:: Record extracts ::
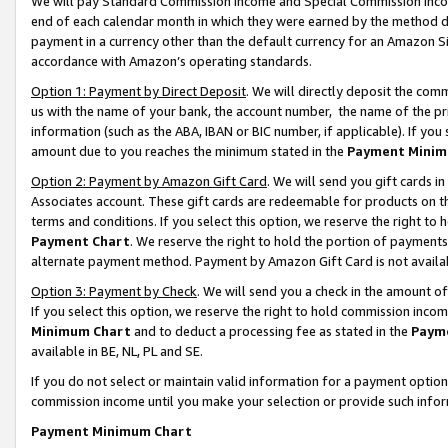
We will pay Standard Commission Income and Special Commission Incom
end of each calendar month in which they were earned by the method de
payment in a currency other than the default currency for an Amazon Sit
accordance with Amazon’s operating standards.
Option 1: Payment by Direct Deposit
. We will directly deposit the co
us with the name of your bank, the account number, the name of the pr
information (such as the ABA, IBAN or BIC number, if applicable). If you 
amount due to you reaches the minimum stated in the
Payment Minim
Option 2: Payment by Amazon Gift Card
. We will send you gift cards 
Associates account. These gift cards are redeemable for products on t
terms and conditions. If you select this option, we reserve the right t
Payment Chart
. We reserve the right to hold the portion of payment
alternate payment method. Payment by Amazon Gift Card is not available
Option 3: Payment by Check
. We will send you a check in the amount o
If you select this option, we reserve the right to hold commission inco
Minimum Chart
and to deduct a processing fee as stated in the
Paym
available in BE, NL, PL and SE.
If you do not select or maintain valid information for a payment opti
commission income until you make your selection or provide such info
Payment Minimum Chart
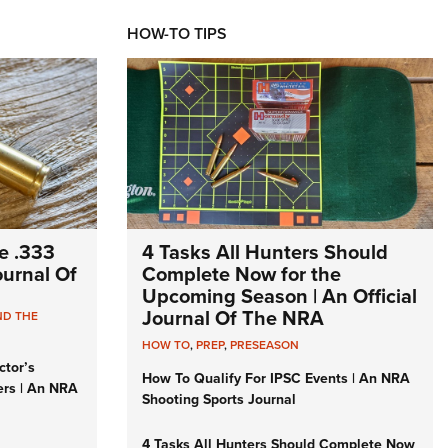
HOW-TO TIPS
e .333
4 Tasks All Hunters Should
Journal Of
Complete Now for the
Upcoming Season | An Official
Journal Of The NRA
ND THE
HOW TO
,
PREP
,
PRESEASON
ctor’s
How To Qualify For IPSC Events | An NRA
ers | An NRA
Shooting Sports Journal
4 Tasks All Hunters Should Complete Now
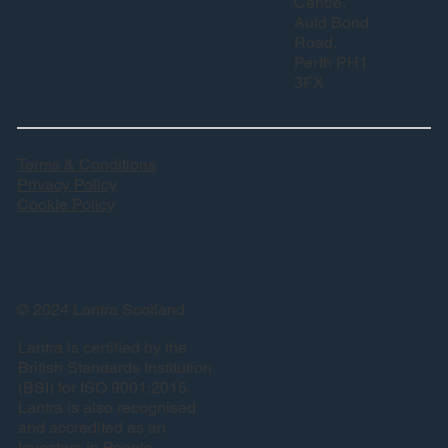
Centre,
Auld Bond
Road,
Perth PH1
3FX
Terms & Conditions
Privacy Policy
Cookie Policy
© 2024 Lantra Scotland
Lantra is certified by the
British Standards Institution
(BSI) for ISO 9001:2015.
Lantra is also recognised
and accredited as an
Investors in People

:: Task directions ::
Go line by line through the data above and report each one that holds the string "Amazon".

:: Exercise solution ::
payment in a currency other than the default currency for an Amazon Sit
accordance with Amazon’s operating standards.
Option 2: Payment by Amazon Gift Card
alternate payment method. Payment by Amazon Gift Card is not available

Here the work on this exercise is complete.